> [Records]:
========
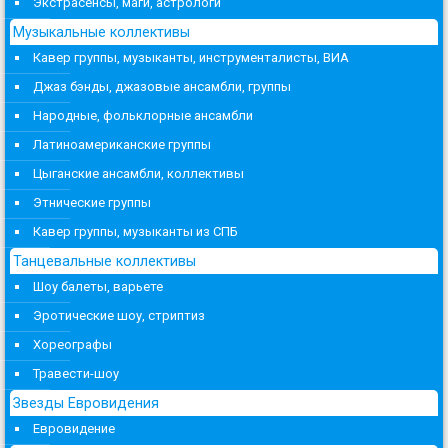
Экстрасенсы, маги, астрологи
Музыкальные коллективы
Кавер группы, музыканты, инструменталисты, ВИА
Джаз бэнды, джазовые ансамбли, группы
Народные, фольклорные ансамбли
Латиноамериканские группы
Цыганские ансамбли, коллективы
Этнические группы
Кавер группы, музыканты из СПБ
Танцевальные коллективы
Шоу балеты, варьете
Эротические шоу, стриптиз
Хореографы
Травести-шоу
Звезды Евровидения
Евровидение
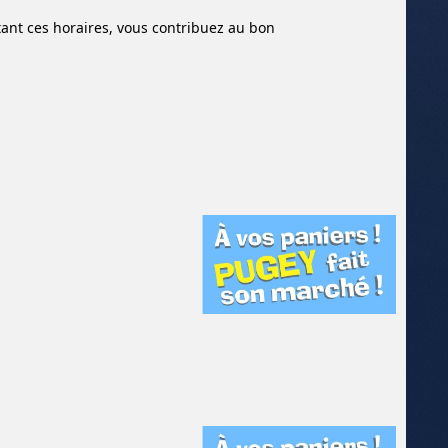
ant ces horaires, vous contribuez au bon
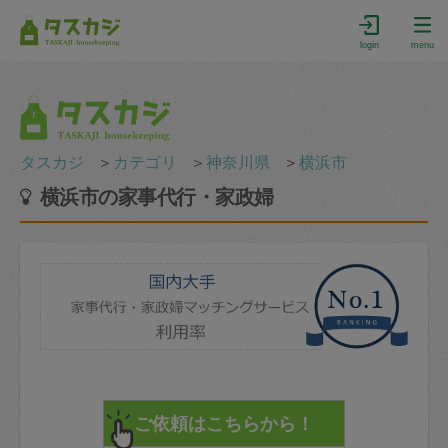
login
menu
タスカジ
＞
カテゴリ
＞
神奈川県
＞
横浜市
横浜市の家事代行・家政婦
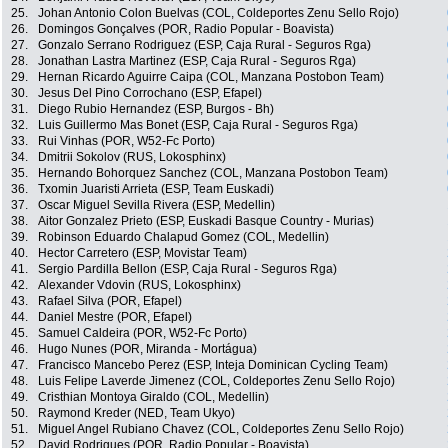
25.
Johan Antonio Colon Buelvas (COL, Coldeportes Zenu Sello Rojo)
26.
Domingos Gonçalves (POR, Radio Popular - Boavista)
27.
Gonzalo Serrano Rodriguez (ESP, Caja Rural - Seguros Rga)
28.
Jonathan Lastra Martinez (ESP, Caja Rural - Seguros Rga)
29.
Hernan Ricardo Aguirre Caipa (COL, Manzana Postobon Team)
30.
Jesus Del Pino Corrochano (ESP, Efapel)
31.
Diego Rubio Hernandez (ESP, Burgos - Bh)
32.
Luis Guillermo Mas Bonet (ESP, Caja Rural - Seguros Rga)
33.
Rui Vinhas (POR, W52-Fc Porto)
34.
Dmitrii Sokolov (RUS, Lokosphinx)
35.
Hernando Bohorquez Sanchez (COL, Manzana Postobon Team)
36.
Txomin Juaristi Arrieta (ESP, Team Euskadi)
37.
Oscar Miguel Sevilla Rivera (ESP, Medellin)
38.
Aitor Gonzalez Prieto (ESP, Euskadi Basque Country - Murias)
39.
Robinson Eduardo Chalapud Gomez (COL, Medellin)
40.
Hector Carretero (ESP, Movistar Team)
41.
Sergio Pardilla Bellon (ESP, Caja Rural - Seguros Rga)
42.
Alexander Vdovin (RUS, Lokosphinx)
43.
Rafael Silva (POR, Efapel)
44.
Daniel Mestre (POR, Efapel)
45.
Samuel Caldeira (POR, W52-Fc Porto)
46.
Hugo Nunes (POR, Miranda - Mortágua)
47.
Francisco Mancebo Perez (ESP, Inteja Dominican Cycling Team)
48.
Luis Felipe Laverde Jimenez (COL, Coldeportes Zenu Sello Rojo)
49.
Cristhian Montoya Giraldo (COL, Medellin)
50.
Raymond Kreder (NED, Team Ukyo)
51.
Miguel Angel Rubiano Chavez (COL, Coldeportes Zenu Sello Rojo)
52.
David Rodrigues (POR, Radio Popular - Boavista)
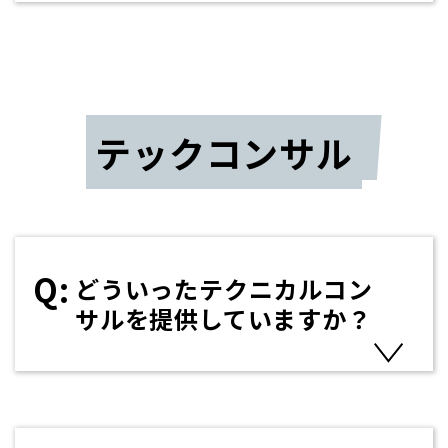
テックコンサル
どういったテクニカルコン
サルを提供していますか？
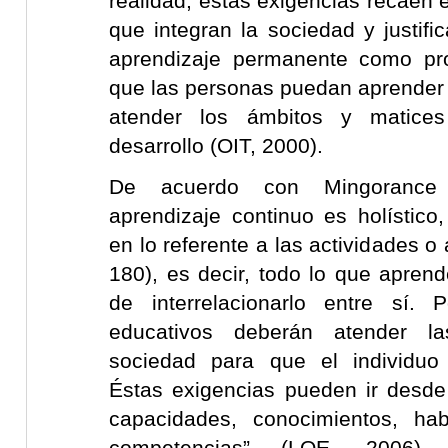
realidad, estas exigencias recaen e
que integran la sociedad y justif
aprendizaje permanente como pr
que las personas puedan aprender a 
atender los ámbitos y matice
desarrollo (OIT, 2000).
De acuerdo con Mingorance 
aprendizaje continuo es holístico
en lo referente a las actividades o 
180), es decir, todo lo que apr
de interrelacionarlo entre sí. 
educativos deberán atender 
sociedad para que el individuo 
Éstas exigencias pueden ir desde
capacidades, conocimientos, hab
competencias” (LOE, 2006)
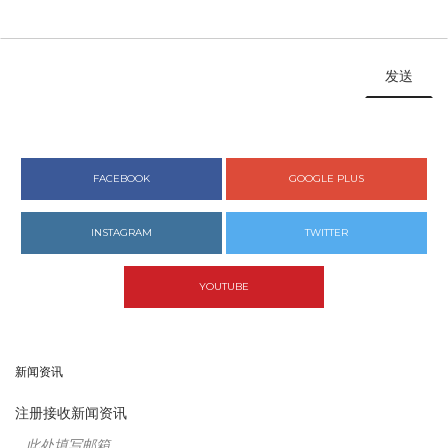
发送
FACEBOOK
GOOGLE PLUS
INSTAGRAM
TWITTER
YOUTUBE
新闻资讯
注册接收新闻资讯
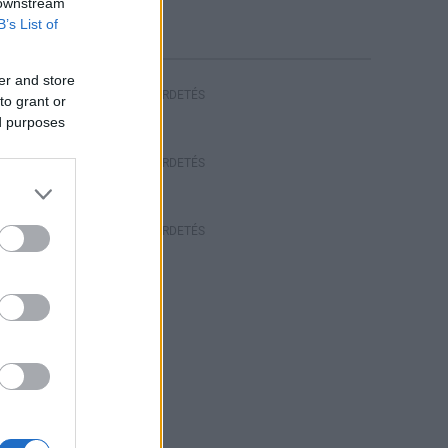
 downstream
B’s List of
er and store
HIRDETÉS
to grant or
ed purposes
HIRDETÉS
HIRDETÉS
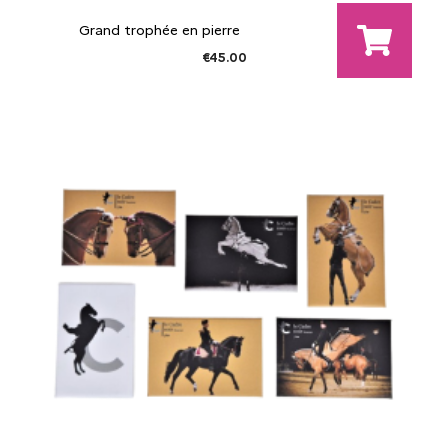
Grand trophée en pierre
€45.00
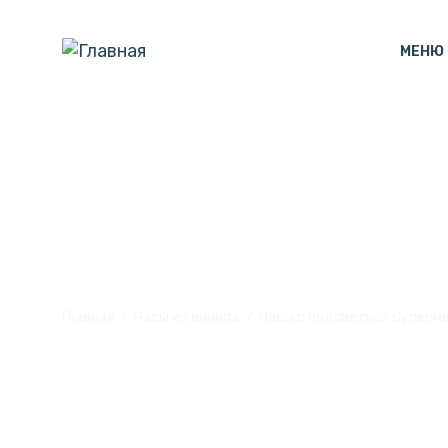
МЕНЮ
Часы с подсв
Главная
Часы из винила
Часы с подсветкой Суперме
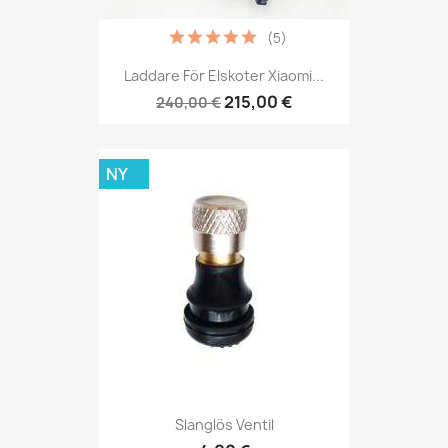
(5)
Laddare För Elskoter Xiaomi...
215,00 €
240,00 €
NY
Slanglös Ventil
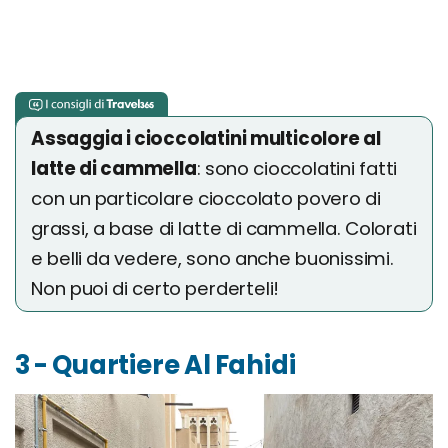
Assaggia i cioccolatini multicolore al
latte di cammella
: sono cioccolatini fatti
con un particolare cioccolato povero di
grassi, a base di latte di cammella. Colorati
e belli da vedere, sono anche buonissimi.
Non puoi di certo perderteli!
3 - Quartiere Al Fahidi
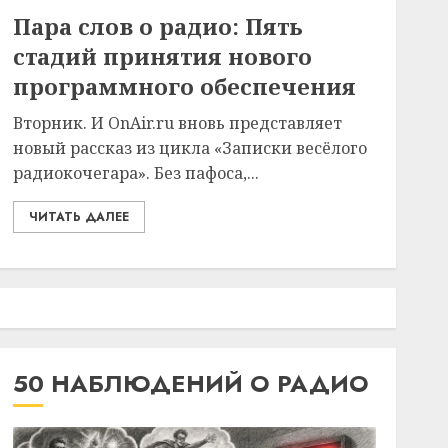
Пара слов о радио: Пять
стадий принятия нового
программного обеспечения
Вторник. И OnAir.ru вновь представляет
новый рассказ из цикла «Записки весёлого
радиокочегара». Без пафоса,...
ЧИТАТЬ ДАЛЕЕ
50 НАБЛЮДЕНИЙ О РАДИО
========
> [What to produce]:
After identifying the lines above that contain "Zenu", copy each one.

> [Reply to the exercise]:
Johan Antonio Colon Buelvas (COL, Coldeportes Zenu Sello Rojo)
Luis Felipe Laverde Jimenez (COL, Coldeportes Zenu Sello Rojo)
Miguel Angel Rubiano Chavez (COL, Coldeportes Zenu Sello Rojo)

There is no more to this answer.